Cotton inquired as to why the Coca-Cola CEO “will ... denounce a democratically-elected Legislature’s laws but he will not simply say that the IOC should consider rebidding its Olympics or that Coca-Cola should [reconsider] sponsoring the Genocide Olympics.”

As Lalli asserted that “our role as a sponsor is to support and follow the athletes,” Cotton remained unsatisfied with the executive’s responses up to that point.

“You are spending millions of dollars to sponsor the genocide Olympics, yet you will not opine on any matter about it, yet you will stick your nose in the Georgia Legislature’s election reform laws. Can you explain to me the contrast?”

When Lalli reiterated that the company's goal was to support Olympic athletes regardless of the location of the host city, Cotton hit back, saying, “I’ve heard your talking points and I’m tired of hearing them, Mr. Lalli.”

The senator again asked, “Why is it that Coca-Cola will opine on Georgia’s election laws but not on the genocide Olympics?”

“Georgia is our home. It’s where … many of our employees … live and work and we are most engaged on public policy issues here in the U.S.,” he replied.

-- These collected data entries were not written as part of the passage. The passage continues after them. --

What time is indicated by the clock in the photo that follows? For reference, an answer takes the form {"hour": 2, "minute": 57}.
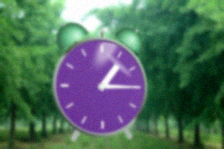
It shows {"hour": 1, "minute": 15}
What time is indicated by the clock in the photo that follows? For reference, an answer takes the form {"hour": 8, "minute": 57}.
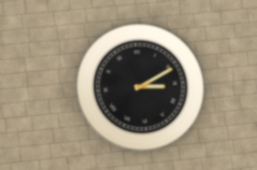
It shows {"hour": 3, "minute": 11}
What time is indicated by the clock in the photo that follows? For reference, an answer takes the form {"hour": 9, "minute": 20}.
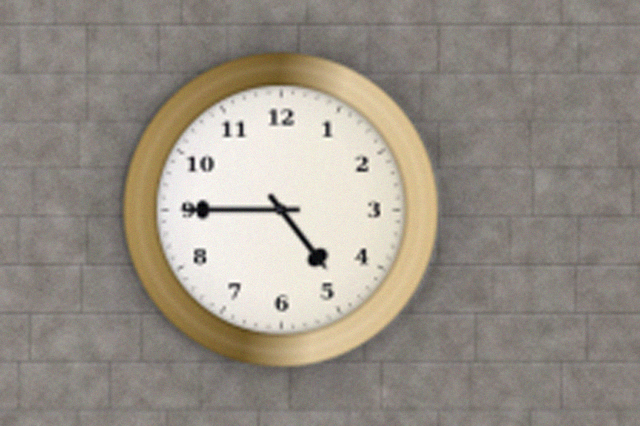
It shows {"hour": 4, "minute": 45}
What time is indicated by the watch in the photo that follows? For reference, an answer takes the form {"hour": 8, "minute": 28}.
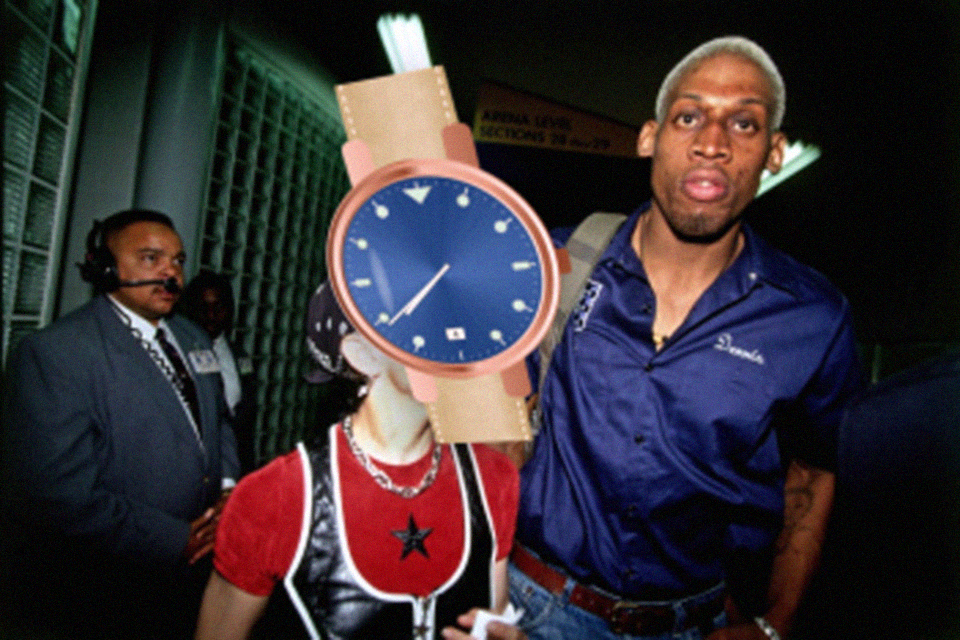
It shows {"hour": 7, "minute": 39}
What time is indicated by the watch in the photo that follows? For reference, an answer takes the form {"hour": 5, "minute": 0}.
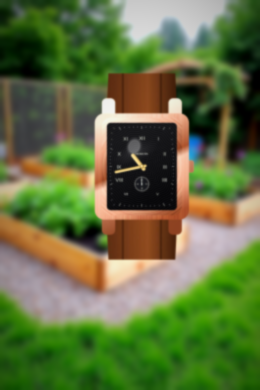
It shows {"hour": 10, "minute": 43}
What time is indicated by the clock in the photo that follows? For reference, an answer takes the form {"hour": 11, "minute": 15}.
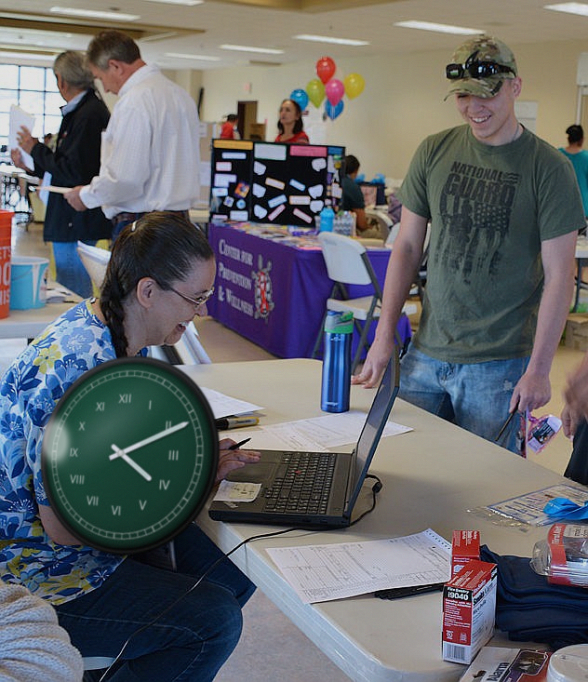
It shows {"hour": 4, "minute": 11}
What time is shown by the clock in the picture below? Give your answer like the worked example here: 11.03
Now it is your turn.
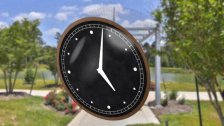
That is 5.03
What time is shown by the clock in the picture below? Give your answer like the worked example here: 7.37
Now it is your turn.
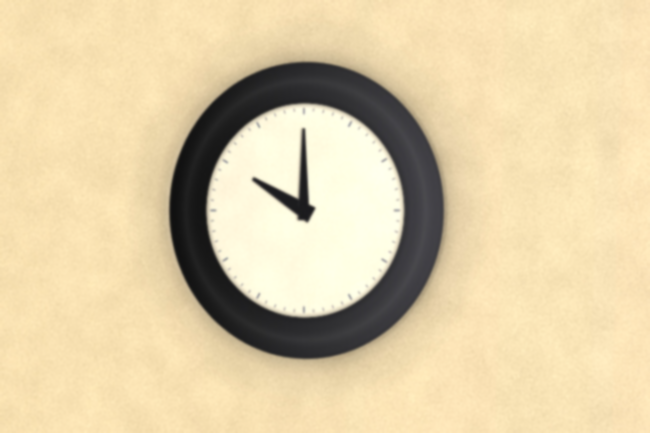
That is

Cotton implied that the answer to his question asking why Coca-Cola will weigh in on the Georgia election law but not on China’s human rights abuses was because “you’re afraid of the Chinese Communist Party, you’re afraid of what they will do to your company if you say a single word, like, for instance saying, that both the Biden and the Trump administration are correct when they say that China is committing a genocide against its own people.”

The junior senator from Arkansas was not the only lawmaker to press Coca-Cola and other major American corporations over their support for the 2022 Olympics. Rep. Chris Smith, R-N.J., one of the most prominent religious freedom advocates in Congress, also asked Lalli if his company would “support moving the Olympics to another city and country.” 

Lalli offered Smith a similar answer to the responses he gave to Cotton, telling the congressman that “we don’t have … a position … on if they’re going to be moved or delayed.” He maintained that “we will follow these athletes wherever they compete.”

“So … if they go to Pyongyang in North Korea, that’s OK too?” Smith asked in a follow-up. “Your voice matters. Coca-Cola … is a giant, as is Visa, as are the others that are … participating in this hearing.” 

Smith predicted that if it became clear to the International Olympic Committee that “Coca-Cola thinks it’s wrong” to hold the 2022 Olympics in China, “that will be listened to.” He remarked that “We’re all waiting with bated breath for all of you to say ‘move the Olympics, the Beijing genocide Olympics need to be moved.’” 

Like Cotton, Smith concluded that the companies’ refusal to take such a stand results from “a concern in corporate America that if you do, they will deny you access” to their markets. Even as the 2020 Tokyo Olympics continue, the 2022 Beijing Games are just a little more than six months away. As currently scheduled, the 2022 Winter Olympics will take place in China’s largest city from Feb. 4-20, 2022.